▶ Goal: Rewrite the lines of every row as a numbered list, skipping blank lines. Leave the pictures out of your answer.

[Data items]
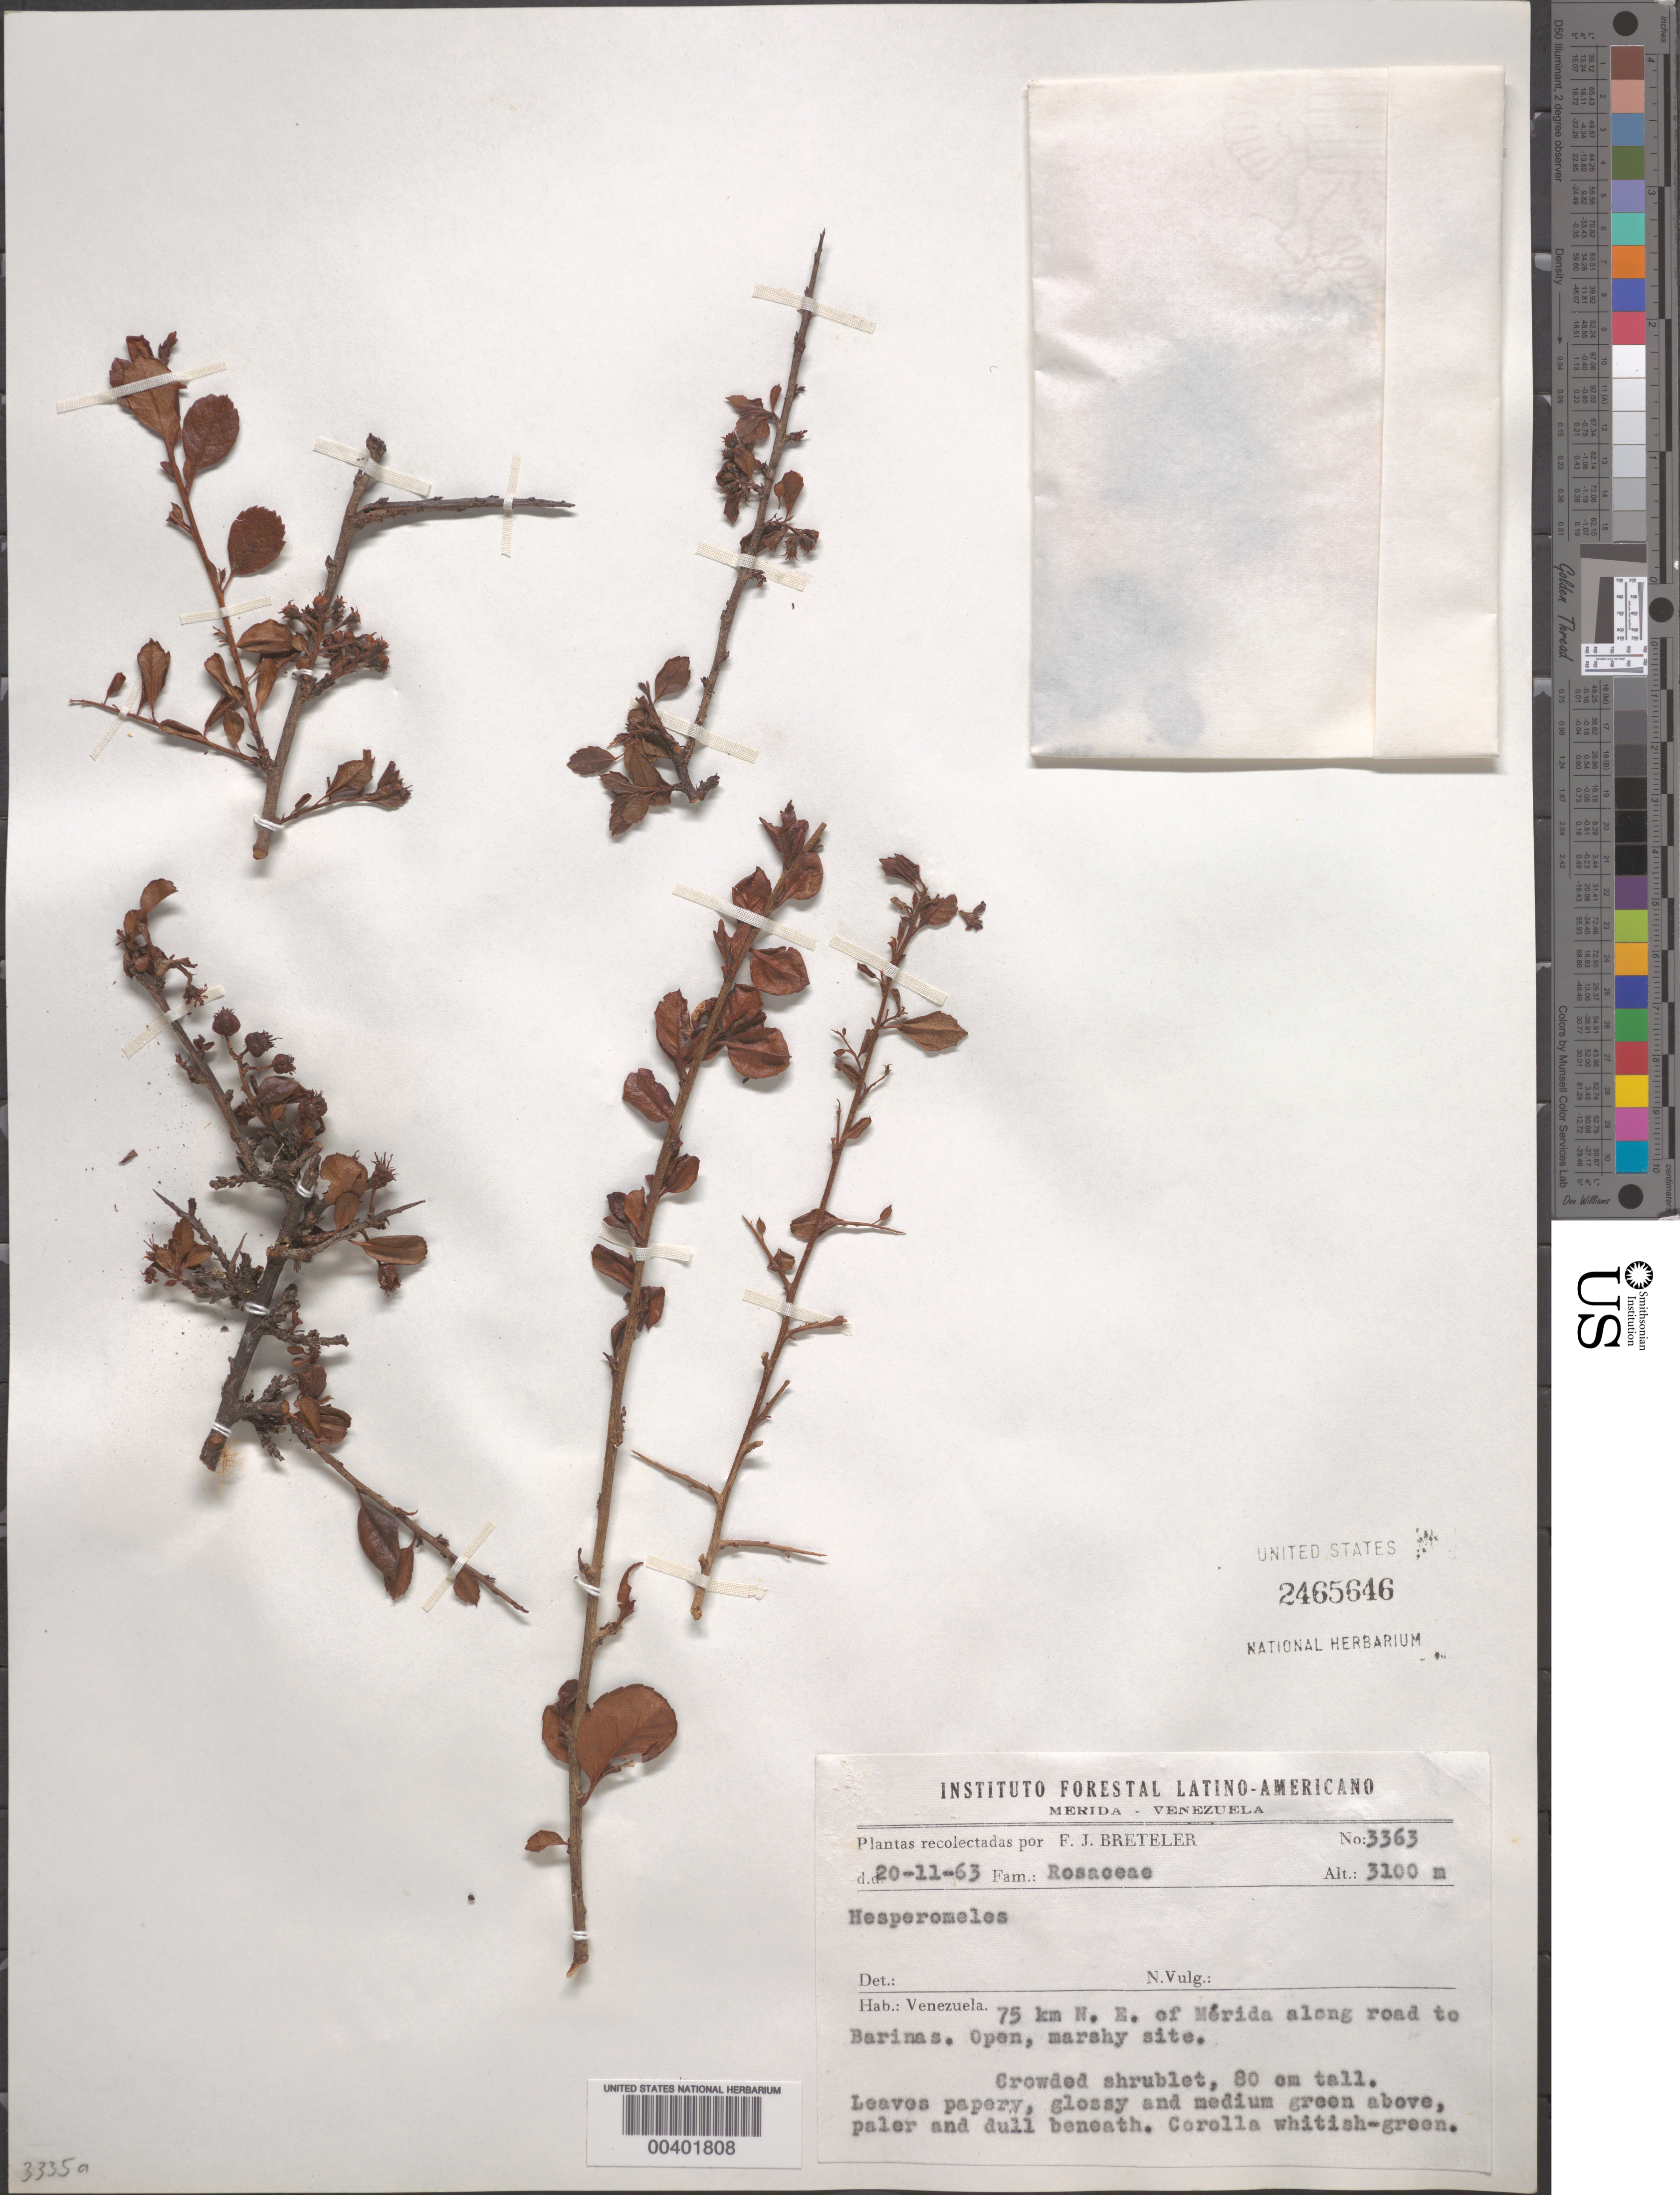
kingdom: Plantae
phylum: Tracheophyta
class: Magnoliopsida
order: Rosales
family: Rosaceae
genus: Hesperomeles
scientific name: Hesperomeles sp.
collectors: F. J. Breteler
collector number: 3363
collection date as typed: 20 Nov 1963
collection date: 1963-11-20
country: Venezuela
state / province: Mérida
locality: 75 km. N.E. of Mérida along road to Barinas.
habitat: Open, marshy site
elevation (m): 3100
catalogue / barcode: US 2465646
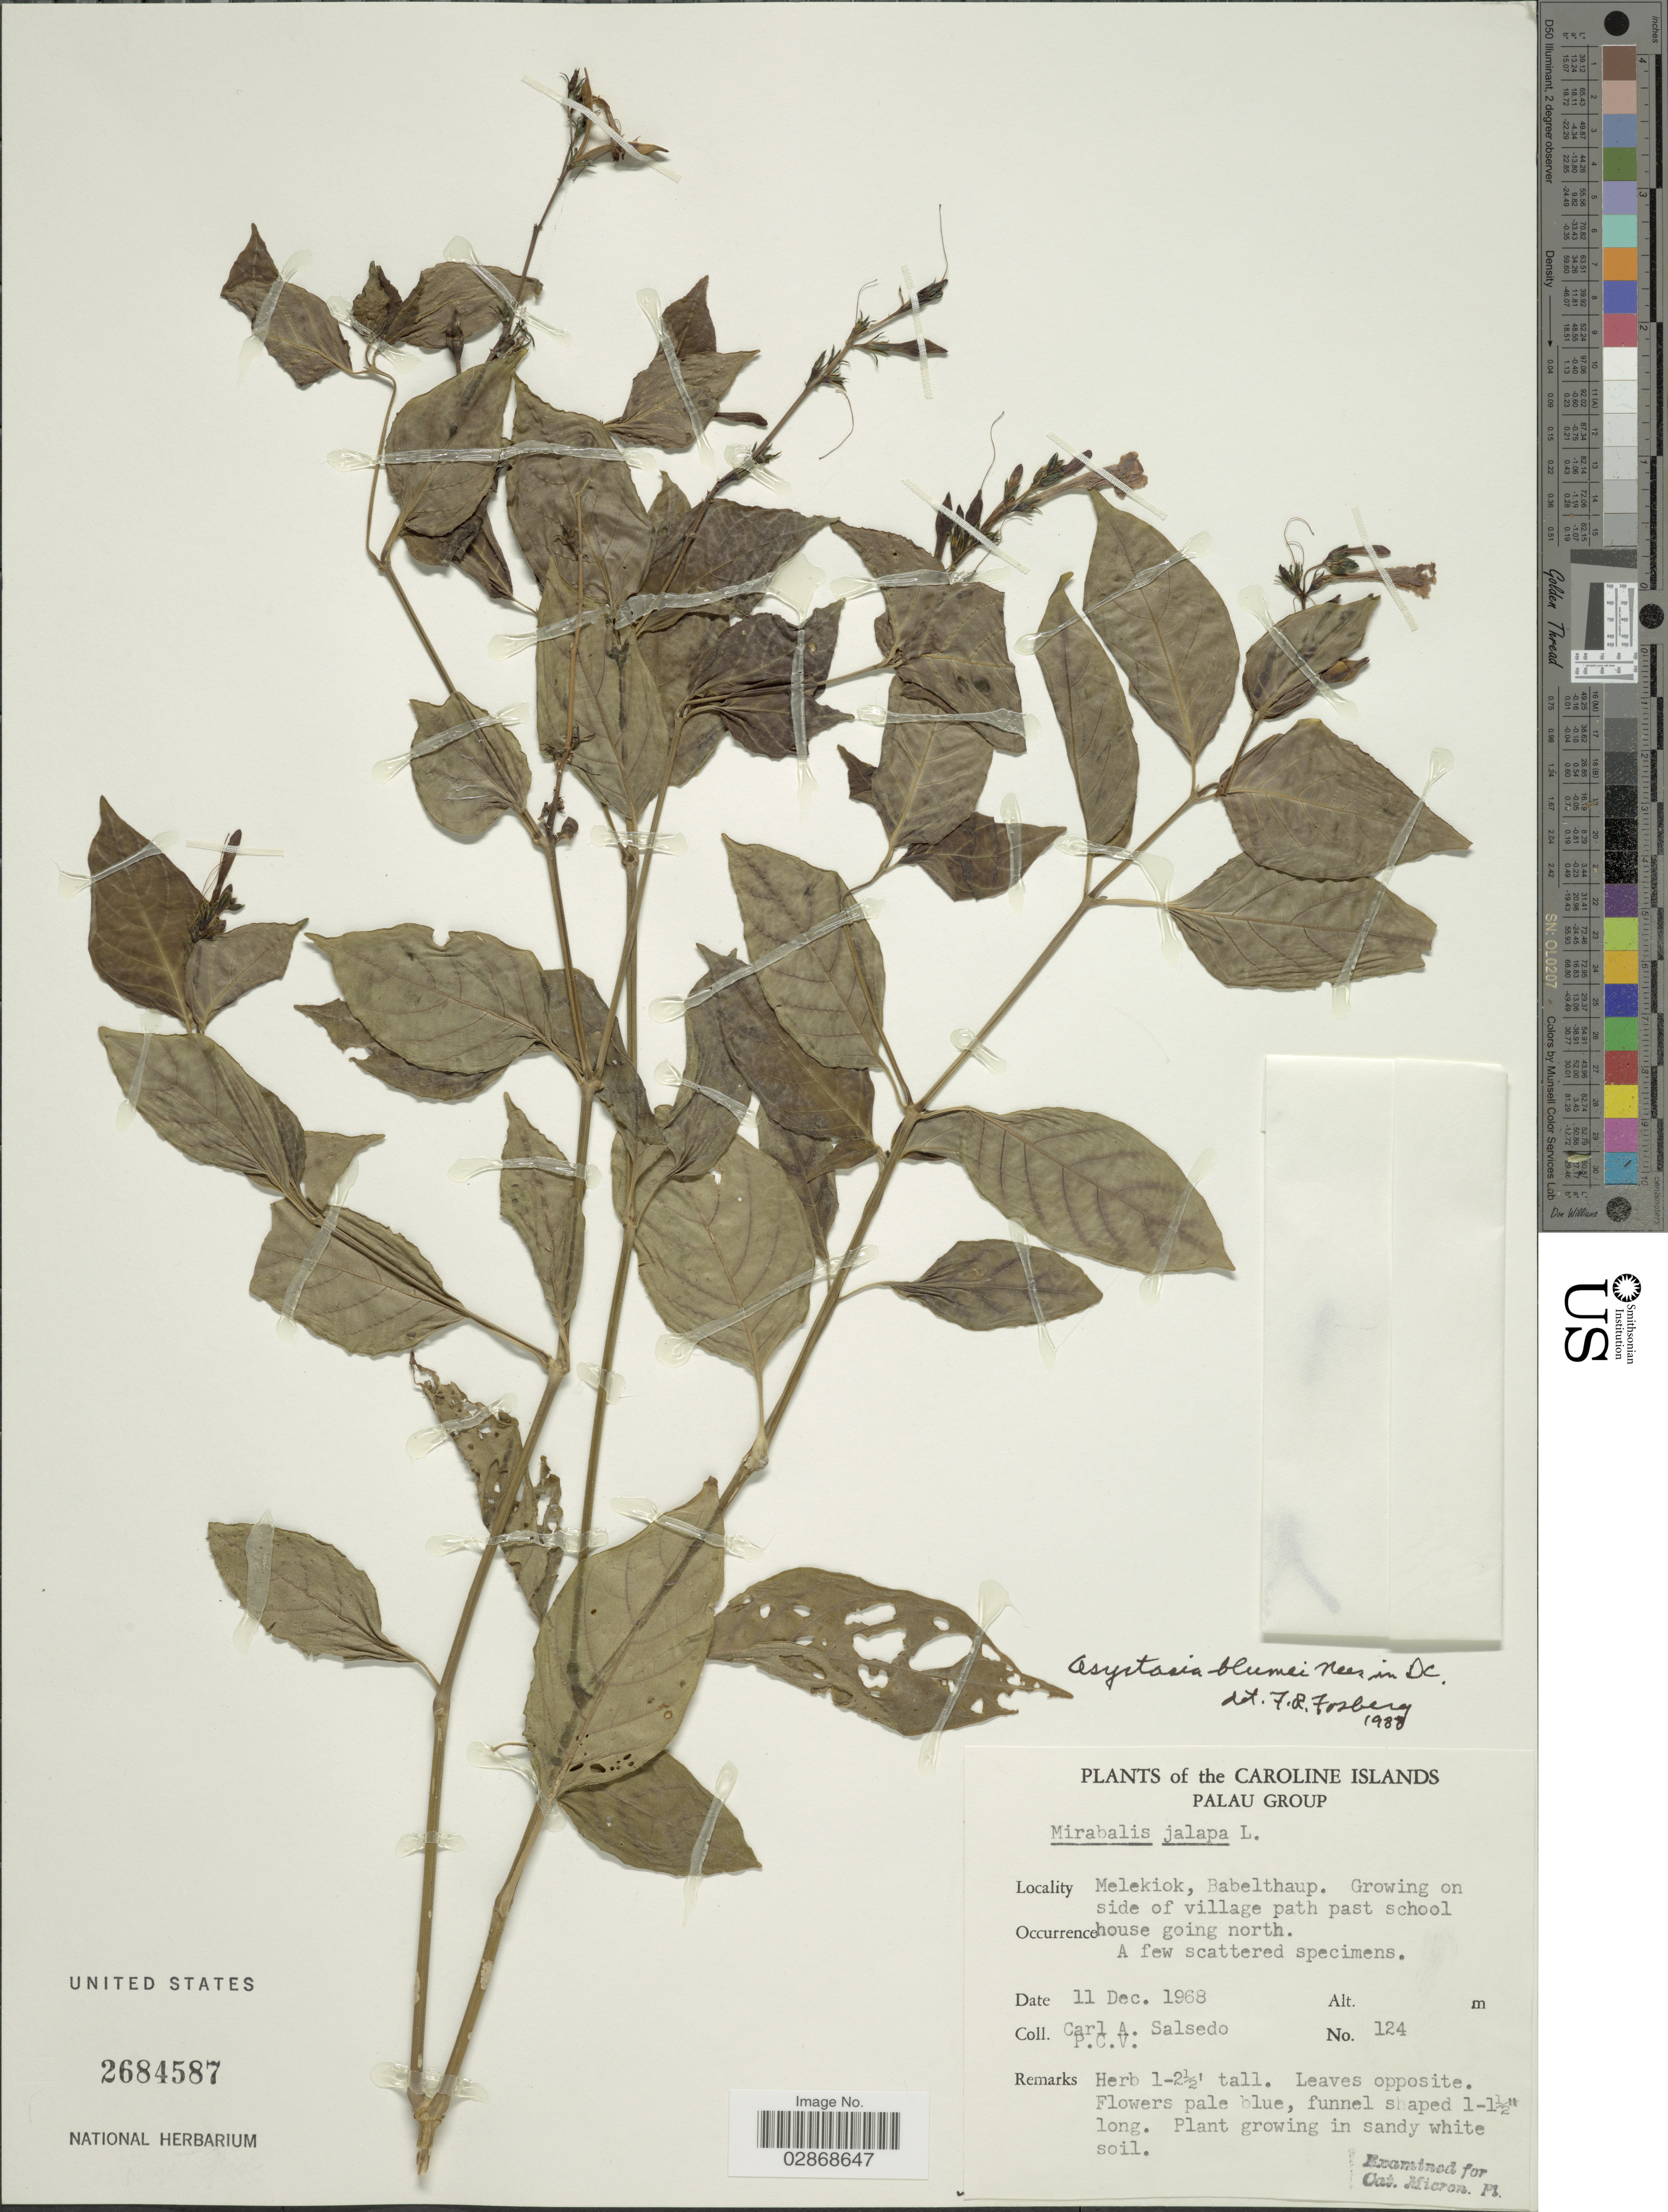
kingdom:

▶ Solution:
1. kingdom: Plantae
2. phylum: Tracheophyta
3. class: Magnoliopsida
4. order: Rosales
5. family: Rosaceae
6. genus: Hesperomeles
7. scientific name: Hesperomeles sp.
8. collectors: F. J. Breteler
9. collector number: 3363
10. collection date as typed: 20 Nov 1963
11. collection date: 1963-11-20
12. country: Venezuela
13. state / province: Mérida
14. locality: 75 km. N.E. of Mérida along road to Barinas.
15. habitat: Open, marshy site
16. elevation (m): 3100
17. catalogue / barcode: US 2465646
18. kingdom:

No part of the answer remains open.